[SUPPLIED ENTRIES — start]

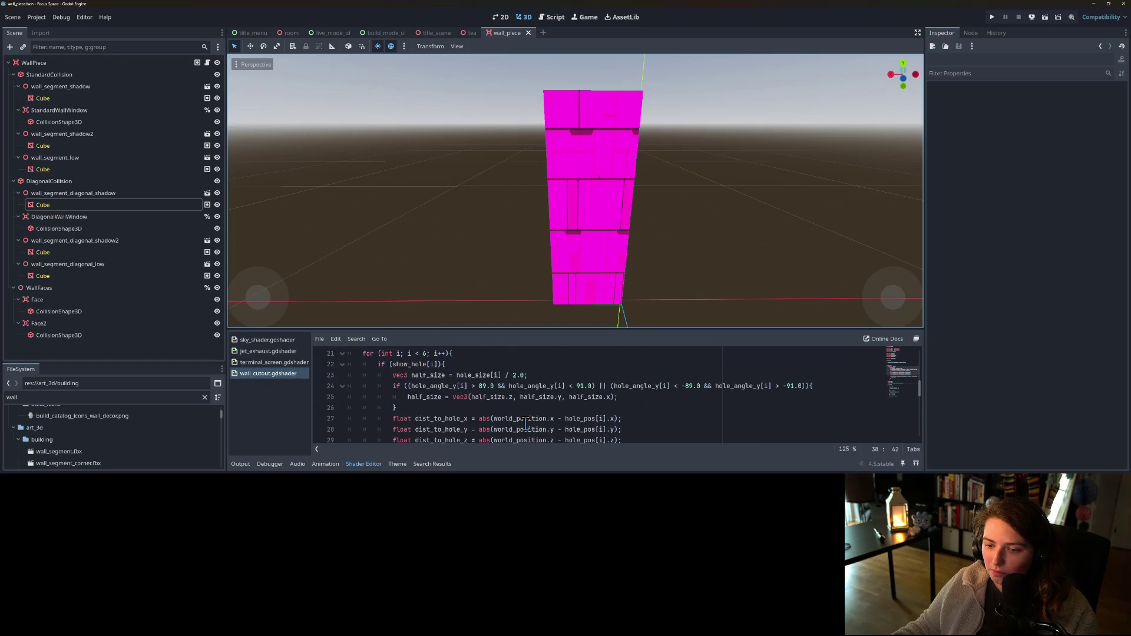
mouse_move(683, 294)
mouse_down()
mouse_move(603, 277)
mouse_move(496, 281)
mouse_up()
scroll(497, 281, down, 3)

[SUPPLIED ENTRIES — finish]

§ **YOUR GOAL**:
A word-for-word copy of the listing is the goal; keep every picture out of it.

§ **WRITTEN SOLUTION**:
mouse_move(683, 294)
mouse_down()
mouse_move(603, 277)
mouse_move(496, 281)
mouse_up()
scroll(497, 281, down, 3)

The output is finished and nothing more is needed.